Exhumation work began on April 24 — the first exhumations since the Ukrainian side lifted the ban on searching for and exhuming the remains of Polish victims of wars and conflicts on the territory of Ukraine in November 2024.

The main goal was to conduct a full exhumation, and then perform anthropological and DNA tests that will allow for obtaining comparative material and – there is hope – identifying at least some of the victims. This undertaking is, in a sense, innovative. So far, no such activities have been carried out, not even in the case of officers murdered in Katyn, September soldiers, or victims of the Volhynian crimes. No one has ever attempted to identify the victims of these events using such comprehensive methods. We have a chance to be the first to achieve their individual commemoration.
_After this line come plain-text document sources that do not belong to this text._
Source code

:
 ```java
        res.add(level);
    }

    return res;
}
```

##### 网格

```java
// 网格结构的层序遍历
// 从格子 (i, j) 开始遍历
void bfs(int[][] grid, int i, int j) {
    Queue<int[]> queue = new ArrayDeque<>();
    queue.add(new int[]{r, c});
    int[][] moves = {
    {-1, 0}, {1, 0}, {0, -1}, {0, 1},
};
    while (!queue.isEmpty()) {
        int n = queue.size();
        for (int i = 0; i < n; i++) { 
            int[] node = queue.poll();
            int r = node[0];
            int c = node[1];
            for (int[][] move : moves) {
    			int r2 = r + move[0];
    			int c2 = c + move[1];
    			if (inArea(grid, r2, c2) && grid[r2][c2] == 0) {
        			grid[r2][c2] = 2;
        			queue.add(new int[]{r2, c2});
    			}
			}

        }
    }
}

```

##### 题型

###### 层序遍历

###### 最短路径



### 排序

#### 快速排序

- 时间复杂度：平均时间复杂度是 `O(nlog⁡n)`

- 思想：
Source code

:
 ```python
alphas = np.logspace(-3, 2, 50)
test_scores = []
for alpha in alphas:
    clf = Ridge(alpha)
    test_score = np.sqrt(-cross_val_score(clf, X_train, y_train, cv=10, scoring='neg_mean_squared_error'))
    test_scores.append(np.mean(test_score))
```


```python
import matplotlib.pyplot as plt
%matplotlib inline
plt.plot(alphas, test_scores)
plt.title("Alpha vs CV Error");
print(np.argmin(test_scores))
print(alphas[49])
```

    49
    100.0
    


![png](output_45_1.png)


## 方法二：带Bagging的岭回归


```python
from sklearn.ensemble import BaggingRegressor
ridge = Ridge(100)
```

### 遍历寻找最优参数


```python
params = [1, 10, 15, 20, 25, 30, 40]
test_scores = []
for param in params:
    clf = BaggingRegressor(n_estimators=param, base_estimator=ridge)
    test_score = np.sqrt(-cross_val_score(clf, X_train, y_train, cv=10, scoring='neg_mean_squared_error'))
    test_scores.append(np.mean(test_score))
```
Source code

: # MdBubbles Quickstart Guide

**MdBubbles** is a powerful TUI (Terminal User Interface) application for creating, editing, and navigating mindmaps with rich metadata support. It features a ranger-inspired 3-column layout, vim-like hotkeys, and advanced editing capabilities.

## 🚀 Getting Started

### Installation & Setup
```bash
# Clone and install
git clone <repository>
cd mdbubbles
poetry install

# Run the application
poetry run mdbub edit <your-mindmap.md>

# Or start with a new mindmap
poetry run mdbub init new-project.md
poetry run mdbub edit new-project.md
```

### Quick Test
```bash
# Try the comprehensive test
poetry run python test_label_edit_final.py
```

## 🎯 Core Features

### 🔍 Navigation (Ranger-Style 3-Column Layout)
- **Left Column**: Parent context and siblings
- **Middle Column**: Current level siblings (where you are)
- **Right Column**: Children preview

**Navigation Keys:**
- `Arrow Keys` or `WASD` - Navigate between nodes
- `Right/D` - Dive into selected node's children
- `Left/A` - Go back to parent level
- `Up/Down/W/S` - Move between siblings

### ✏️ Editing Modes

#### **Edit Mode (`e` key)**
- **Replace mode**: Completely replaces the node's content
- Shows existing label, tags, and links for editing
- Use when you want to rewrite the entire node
Based on the survivors' accounts, a list of victims was drawn up, which indicated about 80 people. So far, only some of the remains have been found - according to a statement from the Ministry of Culture and National Heritage, skeleton fragments of at least 42 people have been found - so where are the rest?

The evidence speaks of the existence of a second grave, although it is also possible that some of the inhabitants of Puźniki were hastily buried in other places – perhaps around their houses. Some may have died under the rubble of burnt buildings. Others fled towards the forest, where death often overtook them. In some cases, the bodies were never found.

After the exhumation is completed, full documentation is prepared – archaeological, anthropological and genetic. This is necessary to close the entire process in a formal and dignified manner. The planned funeral of the victims is to be organized about two months after the end of the exhumation work. The remains are to be buried in the former cemetery in the no longer existing village of Puźniki.

Exhumations such as the one in the village of Puźniki, conducted pursuant to Polish-Ukrainian agreements, are not only a form of restoring dignity to the victims, but also a symbolic step towards truth and reconciliation.